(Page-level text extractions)
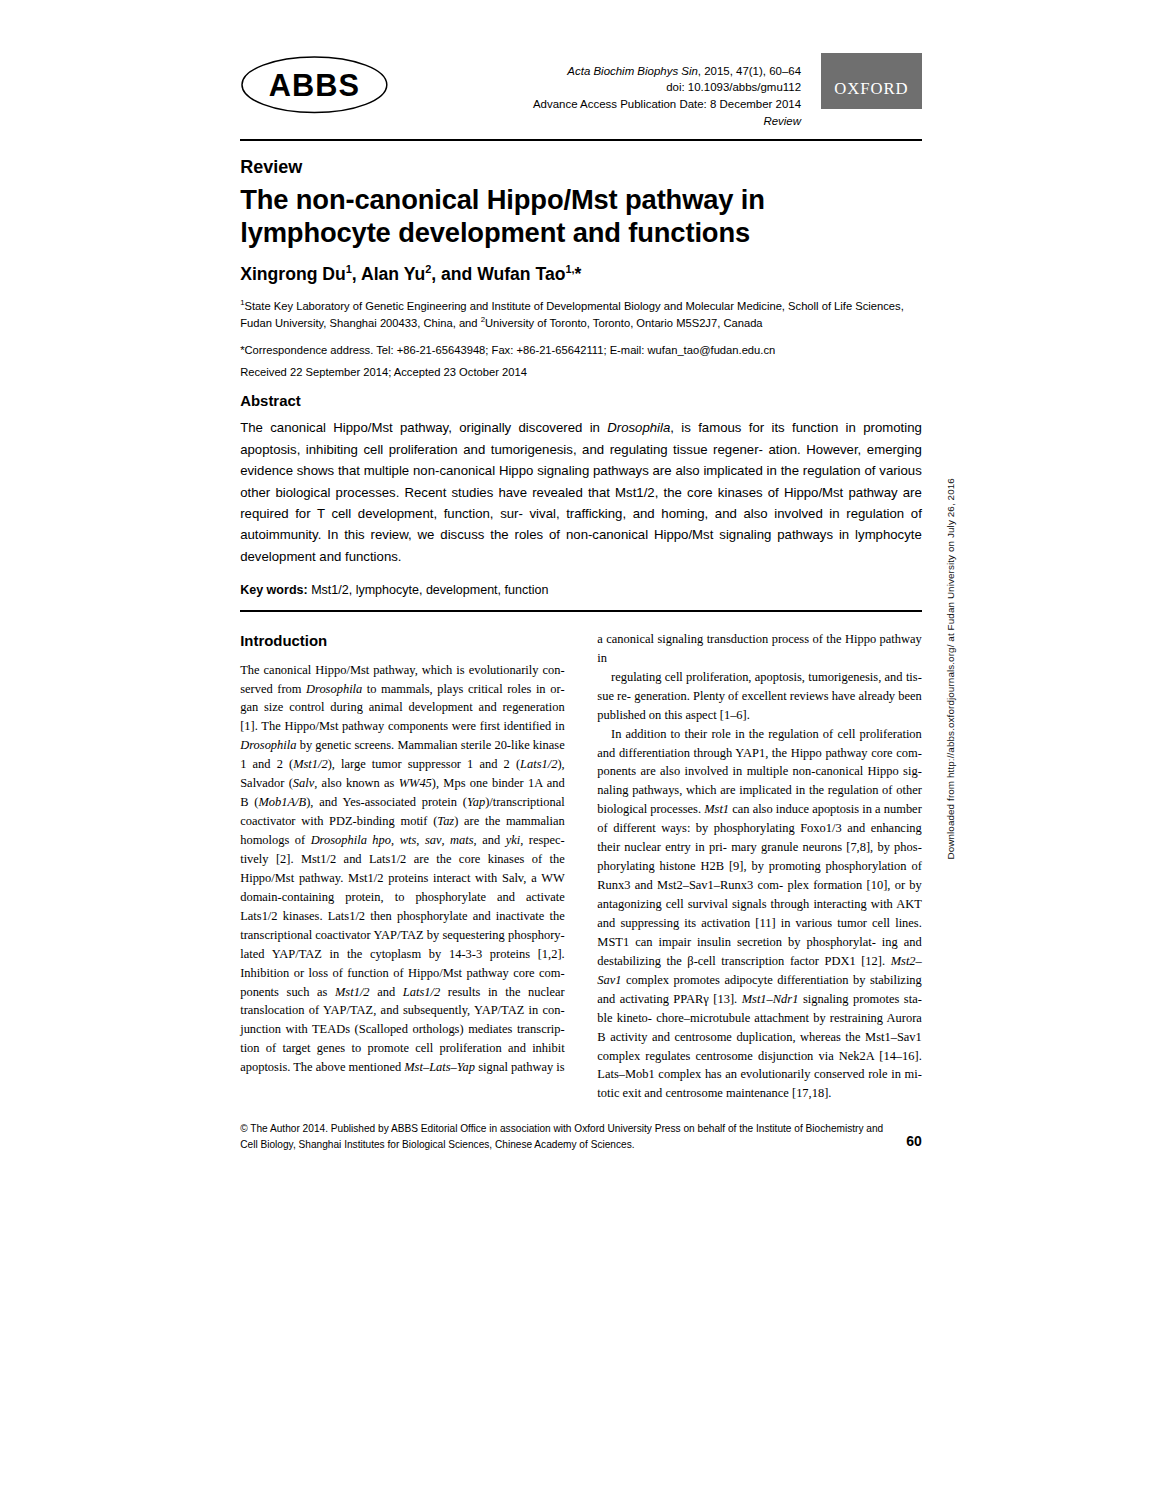Downloaded from http://abbs.oxfordjournals.org/ at Fudan University on July 26, 2016
ABBS
Acta Biochim Biophys Sin, 2015, 47(1), 60–64
doi: 10.1093/abbs/gmu112
Advance Access Publication Date: 8 December 2014
Review
OXFORD
Review
The non-canonical Hippo/Mst pathway in
lymphocyte development and functions
Xingrong Du1, Alan Yu2, and Wufan Tao1,*
1State Key Laboratory of Genetic Engineering and Institute of Developmental Biology and Molecular Medicine, Scholl of Life Sciences, Fudan University, Shanghai 200433, China, and 2University of Toronto, Toronto, Ontario M5S2J7, Canada
*Correspondence address. Tel: +86-21-65643948; Fax: +86-21-65642111; E-mail: wufan_tao@fudan.edu.cn
Received 22 September 2014; Accepted 23 October 2014
Abstract
The canonical Hippo/Mst pathway, originally discovered in Drosophila, is famous for its function in promoting apoptosis, inhibiting cell proliferation and tumorigenesis, and regulating tissue regener- ation. However, emerging evidence shows that multiple non-canonical Hippo signaling pathways are also implicated in the regulation of various other biological processes. Recent studies have revealed that Mst1/2, the core kinases of Hippo/Mst pathway are required for T cell development, function, sur- vival, trafficking, and homing, and also involved in regulation of autoimmunity. In this review, we discuss the roles of non-canonical Hippo/Mst signaling pathways in lymphocyte development and functions.
Key words: Mst1/2, lymphocyte, development, function
Introduction
The canonical Hippo/Mst pathway, which is evolutionarily conserved from Drosophila to mammals, plays critical roles in organ size control during animal development and regeneration [1]. The Hippo/Mst pathway components were first identified in Drosophila by genetic screens. Mammalian sterile 20-like kinase 1 and 2 (Mst1/2), large tumor suppressor 1 and 2 (Lats1/2), Salvador (Salv, also known as WW45), Mps one binder 1A and B (Mob1A/B), and Yes-associated protein (Yap)/transcriptional coactivator with PDZ-binding motif (Taz) are the mammalian homologs of Drosophila hpo, wts, sav, mats, and yki, respectively [2]. Mst1/2 and Lats1/2 are the core kinases of the Hippo/Mst pathway. Mst1/2 proteins interact with Salv, a WW domain-containing protein, to phosphorylate and activate Lats1/2 kinases. Lats1/2 then phosphorylate and inactivate the transcriptional coactivator YAP/TAZ by sequestering phosphorylated YAP/TAZ in the cytoplasm by 14-3-3 proteins [1,2]. Inhibition or loss of function of Hippo/Mst pathway core components such as Mst1/2 and Lats1/2 results in the nuclear translocation of YAP/TAZ, and subsequently, YAP/TAZ in conjunction with TEADs (Scalloped orthologs) mediates transcription of target genes to promote cell proliferation and inhibit apoptosis. The above mentioned Mst–Lats–Yap signal pathway is a canonical signaling transduction process of the Hippo pathway in
regulating cell proliferation, apoptosis, tumorigenesis, and tissue re- generation. Plenty of excellent reviews have already been published on this aspect [1–6].
In addition to their role in the regulation of cell proliferation and differentiation through YAP1, the Hippo pathway core components are also involved in multiple non-canonical Hippo signaling pathways, which are implicated in the regulation of other biological processes. Mst1 can also induce apoptosis in a number of different ways: by phosphorylating Foxo1/3 and enhancing their nuclear entry in pri- mary granule neurons [7,8], by phosphorylating histone H2B [9], by promoting phosphorylation of Runx3 and Mst2–Sav1–Runx3 com- plex formation [10], or by antagonizing cell survival signals through interacting with AKT and suppressing its activation [11] in various tumor cell lines. MST1 can impair insulin secretion by phosphorylat- ing and destabilizing the β-cell transcription factor PDX1 [12]. Mst2– Sav1 complex promotes adipocyte differentiation by stabilizing and activating PPARγ [13]. Mst1–Ndr1 signaling promotes stable kineto- chore–microtubule attachment by restraining Aurora B activity and centrosome duplication, whereas the Mst1–Sav1 complex regulates centrosome disjunction via Nek2A [14–16]. Lats–Mob1 complex has an evolutionarily conserved role in mitotic exit and centrosome maintenance [17,18].
© The Author 2014. Published by ABBS Editorial Office in association with Oxford University Press on behalf of the Institute of Biochemistry and Cell Biology, Shanghai Institutes for Biological Sciences, Chinese Academy of Sciences.
60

## Task
Answer with one number, namely how many lines in the records contain the string "Institute".

## Answer to the exercise
2